* [INFORMATION GIVEN]
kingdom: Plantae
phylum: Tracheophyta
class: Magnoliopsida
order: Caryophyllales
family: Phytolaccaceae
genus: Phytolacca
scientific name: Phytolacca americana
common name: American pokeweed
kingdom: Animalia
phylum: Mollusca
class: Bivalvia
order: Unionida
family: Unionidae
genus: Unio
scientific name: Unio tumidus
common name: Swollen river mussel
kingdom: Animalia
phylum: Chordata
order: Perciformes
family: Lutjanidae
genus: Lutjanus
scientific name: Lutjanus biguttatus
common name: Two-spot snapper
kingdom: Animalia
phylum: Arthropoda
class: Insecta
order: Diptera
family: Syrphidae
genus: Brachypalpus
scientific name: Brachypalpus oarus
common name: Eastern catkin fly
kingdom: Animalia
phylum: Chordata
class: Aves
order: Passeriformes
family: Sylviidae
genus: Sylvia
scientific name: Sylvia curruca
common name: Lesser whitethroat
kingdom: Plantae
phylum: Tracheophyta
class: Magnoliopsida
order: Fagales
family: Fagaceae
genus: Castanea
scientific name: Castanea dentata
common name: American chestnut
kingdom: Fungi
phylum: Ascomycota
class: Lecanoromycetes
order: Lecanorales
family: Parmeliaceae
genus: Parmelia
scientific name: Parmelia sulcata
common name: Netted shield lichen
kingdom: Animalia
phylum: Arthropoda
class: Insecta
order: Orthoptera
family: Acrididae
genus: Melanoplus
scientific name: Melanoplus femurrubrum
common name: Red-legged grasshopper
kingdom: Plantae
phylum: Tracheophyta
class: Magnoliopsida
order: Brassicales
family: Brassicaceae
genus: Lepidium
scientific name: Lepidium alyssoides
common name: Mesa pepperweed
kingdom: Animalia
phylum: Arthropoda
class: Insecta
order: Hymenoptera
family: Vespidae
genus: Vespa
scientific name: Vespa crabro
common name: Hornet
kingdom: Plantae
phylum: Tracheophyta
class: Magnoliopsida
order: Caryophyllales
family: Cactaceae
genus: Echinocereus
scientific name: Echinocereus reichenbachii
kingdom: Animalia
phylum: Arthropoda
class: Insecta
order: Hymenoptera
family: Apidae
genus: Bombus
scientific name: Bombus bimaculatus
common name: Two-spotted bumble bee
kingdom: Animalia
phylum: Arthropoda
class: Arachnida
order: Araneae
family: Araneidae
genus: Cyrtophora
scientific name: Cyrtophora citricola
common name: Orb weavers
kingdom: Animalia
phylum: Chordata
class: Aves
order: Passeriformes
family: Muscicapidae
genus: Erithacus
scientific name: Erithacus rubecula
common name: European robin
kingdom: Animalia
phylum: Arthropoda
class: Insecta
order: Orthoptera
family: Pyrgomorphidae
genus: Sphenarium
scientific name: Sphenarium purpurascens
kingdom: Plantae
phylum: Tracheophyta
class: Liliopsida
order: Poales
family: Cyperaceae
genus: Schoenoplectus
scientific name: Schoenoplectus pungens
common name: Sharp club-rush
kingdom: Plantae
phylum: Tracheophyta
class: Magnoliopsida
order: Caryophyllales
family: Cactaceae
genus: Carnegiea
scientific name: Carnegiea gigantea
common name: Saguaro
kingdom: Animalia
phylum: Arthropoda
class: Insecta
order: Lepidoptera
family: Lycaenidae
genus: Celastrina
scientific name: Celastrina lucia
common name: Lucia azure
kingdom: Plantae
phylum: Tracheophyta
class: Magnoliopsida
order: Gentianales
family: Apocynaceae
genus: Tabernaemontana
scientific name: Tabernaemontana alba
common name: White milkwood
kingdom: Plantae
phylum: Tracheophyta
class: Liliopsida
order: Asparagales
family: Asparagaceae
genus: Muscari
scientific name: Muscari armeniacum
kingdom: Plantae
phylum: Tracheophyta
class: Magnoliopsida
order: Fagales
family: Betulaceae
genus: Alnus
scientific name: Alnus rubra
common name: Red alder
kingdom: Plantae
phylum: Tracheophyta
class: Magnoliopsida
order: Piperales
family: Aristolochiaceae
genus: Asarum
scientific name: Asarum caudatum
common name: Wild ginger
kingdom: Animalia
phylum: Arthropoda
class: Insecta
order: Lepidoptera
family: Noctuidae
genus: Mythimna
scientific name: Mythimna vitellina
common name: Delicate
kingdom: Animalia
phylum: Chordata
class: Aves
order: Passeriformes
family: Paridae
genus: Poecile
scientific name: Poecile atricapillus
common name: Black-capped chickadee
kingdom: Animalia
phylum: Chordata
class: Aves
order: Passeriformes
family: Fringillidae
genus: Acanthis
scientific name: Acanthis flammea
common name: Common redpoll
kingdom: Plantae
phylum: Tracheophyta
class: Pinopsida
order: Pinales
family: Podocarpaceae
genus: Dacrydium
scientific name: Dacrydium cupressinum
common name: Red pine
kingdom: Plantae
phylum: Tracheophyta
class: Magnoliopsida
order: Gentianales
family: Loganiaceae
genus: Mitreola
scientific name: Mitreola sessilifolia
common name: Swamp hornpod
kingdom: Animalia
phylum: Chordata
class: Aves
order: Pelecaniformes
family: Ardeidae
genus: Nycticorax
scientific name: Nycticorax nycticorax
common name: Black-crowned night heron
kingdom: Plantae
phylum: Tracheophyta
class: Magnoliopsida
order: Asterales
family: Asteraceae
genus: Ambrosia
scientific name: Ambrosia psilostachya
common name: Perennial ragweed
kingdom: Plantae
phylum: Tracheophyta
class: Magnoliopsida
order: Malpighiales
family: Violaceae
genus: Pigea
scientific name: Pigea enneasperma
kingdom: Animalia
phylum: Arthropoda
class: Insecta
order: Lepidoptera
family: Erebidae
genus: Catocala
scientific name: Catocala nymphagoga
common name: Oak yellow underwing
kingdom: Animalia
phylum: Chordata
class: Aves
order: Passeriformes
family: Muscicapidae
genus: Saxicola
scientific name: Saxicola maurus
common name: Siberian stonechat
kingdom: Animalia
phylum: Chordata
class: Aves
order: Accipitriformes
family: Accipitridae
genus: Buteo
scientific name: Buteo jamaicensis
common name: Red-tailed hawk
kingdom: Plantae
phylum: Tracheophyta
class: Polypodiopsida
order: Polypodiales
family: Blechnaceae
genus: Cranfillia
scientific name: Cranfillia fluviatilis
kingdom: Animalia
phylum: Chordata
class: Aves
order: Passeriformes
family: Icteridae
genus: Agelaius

* [PROBLEM REQUIREMENTS] Copy every line of the data above, from the first to the last, with no changes.

* [CORRECT RESULT]
kingdom: Plantae
phylum: Tracheophyta
class: Magnoliopsida
order: Caryophyllales
family: Phytolaccaceae
genus: Phytolacca
scientific name: Phytolacca americana
common name: American pokeweed
kingdom: Animalia
phylum: Mollusca
class: Bivalvia
order: Unionida
family: Unionidae
genus: Unio
scientific name: Unio tumidus
common name: Swollen river mussel
kingdom: Animalia
phylum: Chordata
order: Perciformes
family: Lutjanidae
genus: Lutjanus
scientific name: Lutjanus biguttatus
common name: Two-spot snapper
kingdom: Animalia
phylum: Arthropoda
class: Insecta
order: Diptera
family: Syrphidae
genus: Brachypalpus
scientific name: Brachypalpus oarus
common name: Eastern catkin fly
kingdom: Animalia
phylum: Chordata
class: Aves
order: Passeriformes
family: Sylviidae
genus: Sylvia
scientific name: Sylvia curruca
common name: Lesser whitethroat
kingdom: Plantae
phylum: Tracheophyta
class: Magnoliopsida
order: Fagales
family: Fagaceae
genus: Castanea
scientific name: Castanea dentata
common name: American chestnut
kingdom: Fungi
phylum: Ascomycota
class: Lecanoromycetes
order: Lecanorales
family: Parmeliaceae
genus: Parmelia
scientific name: Parmelia sulcata
common name: Netted shield lichen
kingdom: Animalia
phylum: Arthropoda
class: Insecta
order: Orthoptera
family: Acrididae
genus: Melanoplus
scientific name: Melanoplus femurrubrum
common name: Red-legged grasshopper
kingdom: Plantae
phylum: Tracheophyta
class: Magnoliopsida
order: Brassicales
family: Brassicaceae
genus: Lepidium
scientific name: Lepidium alyssoides
common name: Mesa pepperweed
kingdom: Animalia
phylum: Arthropoda
class: Insecta
order: Hymenoptera
family: Vespidae
genus: Vespa
scientific name: Vespa crabro
common name: Hornet
kingdom: Plantae
phylum: Tracheophyta
class: Magnoliopsida
order: Caryophyllales
family: Cactaceae
genus: Echinocereus
scientific name: Echinocereus reichenbachii
kingdom: Animalia
phylum: Arthropoda
class: Insecta
order: Hymenoptera
family: Apidae
genus: Bombus
scientific name: Bombus bimaculatus
common name: Two-spotted bumble bee
kingdom: Animalia
phylum: Arthropoda
class: Arachnida
order: Araneae
family: Araneidae
genus: Cyrtophora
scientific name: Cyrtophora citricola
common name: Orb weavers
kingdom: Animalia
phylum: Chordata
class: Aves
order: Passeriformes
family: Muscicapidae
genus: Erithacus
scientific name: Erithacus rubecula
common name: European robin
kingdom: Animalia
phylum: Arthropoda
class: Insecta
order: Orthoptera
family: Pyrgomorphidae
genus: Sphenarium
scientific name: Sphenarium purpurascens
kingdom: Plantae
phylum: Tracheophyta
class: Liliopsida
order: Poales
family: Cyperaceae
genus: Schoenoplectus
scientific name: Schoenoplectus pungens
common name: Sharp club-rush
kingdom: Plantae
phylum: Tracheophyta
class: Magnoliopsida
order: Caryophyllales
family: Cactaceae
genus: Carnegiea
scientific name: Carnegiea gigantea
common name: Saguaro
kingdom: Animalia
phylum: Arthropoda
class: Insecta
order: Lepidoptera
family: Lycaenidae
genus: Celastrina
scientific name: Celastrina lucia
common name: Lucia azure
kingdom: Plantae
phylum: Tracheophyta
class: Magnoliopsida
order: Gentianales
family: Apocynaceae
genus: Tabernaemontana
scientific name: Tabernaemontana alba
common name: White milkwood
kingdom: Plantae
phylum: Tracheophyta
class: Liliopsida
order: Asparagales
family: Asparagaceae
genus: Muscari
scientific name: Muscari armeniacum
kingdom: Plantae
phylum: Tracheophyta
class: Magnoliopsida
order: Fagales
family: Betulaceae
genus: Alnus
scientific name: Alnus rubra
common name: Red alder
kingdom: Plantae
phylum: Tracheophyta
class: Magnoliopsida
order: Piperales
family: Aristolochiaceae
genus: Asarum
scientific name: Asarum caudatum
common name: Wild ginger
kingdom: Animalia
phylum: Arthropoda
class: Insecta
order: Lepidoptera
family: Noctuidae
genus: Mythimna
scientific name: Mythimna vitellina
common name: Delicate
kingdom: Animalia
phylum: Chordata
class: Aves
order: Passeriformes
family: Paridae
genus: Poecile
scientific name: Poecile atricapillus
common name: Black-capped chickadee
kingdom: Animalia
phylum: Chordata
class: Aves
order: Passeriformes
family: Fringillidae
genus: Acanthis
scientific name: Acanthis flammea
common name: Common redpoll
kingdom: Plantae
phylum: Tracheophyta
class: Pinopsida
order: Pinales
family: Podocarpaceae
genus: Dacrydium
scientific name: Dacrydium cupressinum
common name: Red pine
kingdom: Plantae
phylum: Tracheophyta
class: Magnoliopsida
order: Gentianales
family: Loganiaceae
genus: Mitreola
scientific name: Mitreola sessilifolia
common name: Swamp hornpod
kingdom: Animalia
phylum: Chordata
class: Aves
order: Pelecaniformes
family: Ardeidae
genus: Nycticorax
scientific name: Nycticorax nycticorax
common name: Black-crowned night heron
kingdom: Plantae
phylum: Tracheophyta
class: Magnoliopsida
order: Asterales
family: Asteraceae
genus: Ambrosia
scientific name: Ambrosia psilostachya
common name: Perennial ragweed
kingdom: Plantae
phylum: Tracheophyta
class: Magnoliopsida
order: Malpighiales
family: Violaceae
genus: Pigea
scientific name: Pigea enneasperma
kingdom: Animalia
phylum: Arthropoda
class: Insecta
order: Lepidoptera
family: Erebidae
genus: Catocala
scientific name: Catocala nymphagoga
common name: Oak yellow underwing
kingdom: Animalia
phylum: Chordata
class: Aves
order: Passeriformes
family: Muscicapidae
genus: Saxicola
scientific name: Saxicola maurus
common name: Siberian stonechat
kingdom: Animalia
phylum: Chordata
class: Aves
order: Accipitriformes
family: Accipitridae
genus: Buteo
scientific name: Buteo jamaicensis
common name: Red-tailed hawk
kingdom: Plantae
phylum: Tracheophyta
class: Polypodiopsida
order: Polypodiales
family: Blechnaceae
genus: Cranfillia
scientific name: Cranfillia fluviatilis
kingdom: Animalia
phylum: Chordata
class: Aves
order: Passeriformes
family: Icteridae
genus: Agelaius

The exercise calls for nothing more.